Muttertag zu Corona-Zeiten
"60-Stunden-Woche und nebenbei unterrichten - das klappt nicht"
Die Allgemeinmedizinerin Ingrid Schossmann (45) hat, wie die meisten Ärzte auch, in der Corona-Krise geöffnet und für ihre Patienten alle Hände voll zu tun. Daneben managt sie den Schulalltag ihrer drei Kinder. Wie für viele Mütter eine starke Belastungsprobe.
Schossmann hat drei Kinder zwischen sieben und 13 Jahren, die seit Schließung der Schulen von zu Hause aus lernen und ihre Schulaufgaben machen müssen. Sie selbst arbeitet seit Wochen 60 bis 70 Stunden, ihr Mann ist selbständig und arbeitet im Homeoffice.
RMA: Wie bringen Sie ihren Beruf als Ärztin unter einen Hut mit Lernen, Frau Schossmann?

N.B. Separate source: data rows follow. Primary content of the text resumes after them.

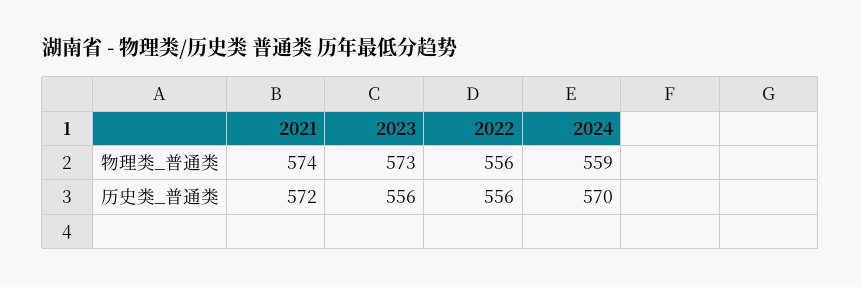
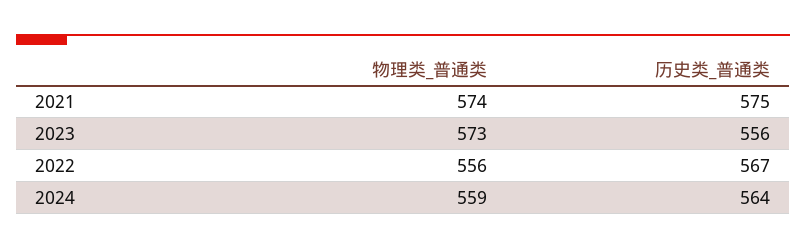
  {
    "2021": {
      "物理类_普通类": 574,
-     "历史类_普通类": 572
+     "历史类_普通类": 575
    },
    "2023": {
      "物理类_普通类": 573,
      "历史类_普通类": 556
    },
    "2022": {
      "物理类_普通类": 556,
-     "历史类_普通类": 556
+     "历史类_普通类": 567
    },
    "2024": {
      "物理类_普通类": 559,
-     "历史类_普通类": 570
+     "历史类_普通类": 564
    }
  }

Es geht sich nicht wirklich aus. Ich habe den Lehrern mitgeteilt, dass ich voll arbeiten muss und sie um Verständnis gebeten, dass wir mit den Kindern nicht im gewünschten Ausmaß lernen können. Manche Lehrer haben das gut verstanden. Die beiden jüngeren Kinder schaffen ihre Aufgaben einfach nicht alleine. In ihrem Alter ist das auch nicht zu erwarten. Die Kinder sind auch teilweise überfordert, ihre Aufgaben und den Lernstoff auf die richtigen Plattformen hochzuladen.

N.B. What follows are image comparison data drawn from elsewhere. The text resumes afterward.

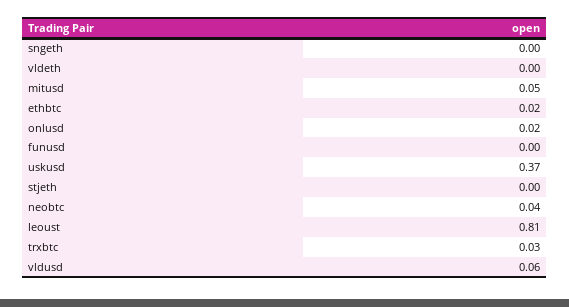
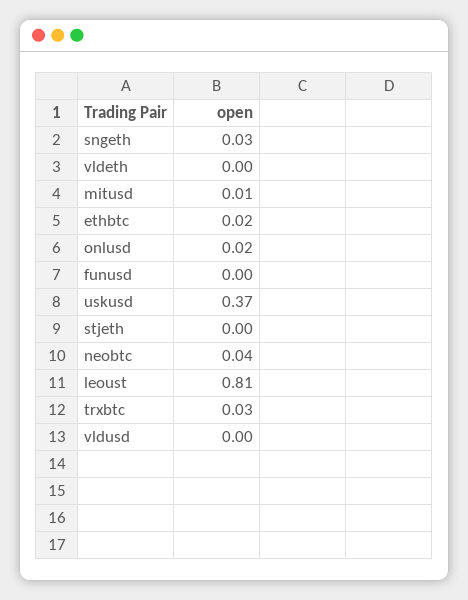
  {
-   "sngeth": 0,
+   "sngeth": 0.03,
    "vldeth": 0,
-   "mitusd": 0.05,
+   "mitusd": 0.01,
    "ethbtc": 0.02,
    "onlusd": 0.02,
    "funusd": 0,
    "uskusd": 0.37,
    "stjeth": 0,
    "neobtc": 0.04,
    "leoust": 0.81,
    "trxbtc": 0.03,
-   "vldusd": 0.06
+   "vldusd": 0
  }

Lernt Ihr Mann mit den Kindern?
Teilweise schon, aber dadurch, dass er selbständig ist, muss er ebenfalls viel arbeiten, weil er jetzt weniger Umsatz hat. Wir spüren das finanziell. Die Kinder versorgen sich teilweise selbst, kochen sich jetzt selbst, sind aufeinander angewiesen.
Spüren Sie ebenfalls einen finanziellen Nachteil?
Insgesamt habe ich jetzt weniger Patienten, aber dafür fallen andere, Zeit intensive Dinge an. Ich habe die letzten Wochen zwischen 60 bis 70 Stunden gearbeitet, ich betreue bis zu 130 Patienten am Tag, teils telefonisch, teils elektronisch, aber auch persönlich. Nur ein paar wenige Dinge kann ich von zu Hause aus erledigen. Ich mache extrem viele Hausbesuche, betreue ein Altenheim. Ich habe drei Angestellte, für die ich Verantwortung trage.
Wie kommen Sie zu Schutzausrüstung?
Ich muss selbst die Schutzkleidung organisieren, es gibt nach wie vor einen Mangel, das kostet mich weitere fünf bis zehn Stunden pro Woche. Ich habe anfangs aus eigener Tasche Schutzausrüstung gekauft, eine Kollegin hat das über einen Kontakt zu einem Baumarkt organisiert, sonst hätten wir keine bekommen. Jetzt erhalten wir einmal in der Woche von der Ärztekammer ein "Überraschungspaket" mit Schutzausrüstung, die muss man sich allerdings selbst abholen, was natürlich auch Zeit kostet.
Wie geht es Ihnen als Mutter?
Zeit mit den Kindern zu verbringen kommt jetzt zu kurz. Natürlich schwingt da auch schlechtes Gewissen mit. Meine karge Freizeit will ich aber nicht nur mit Schulaufgaben verbringen, das ist nicht gut für die Psyche der Kinder.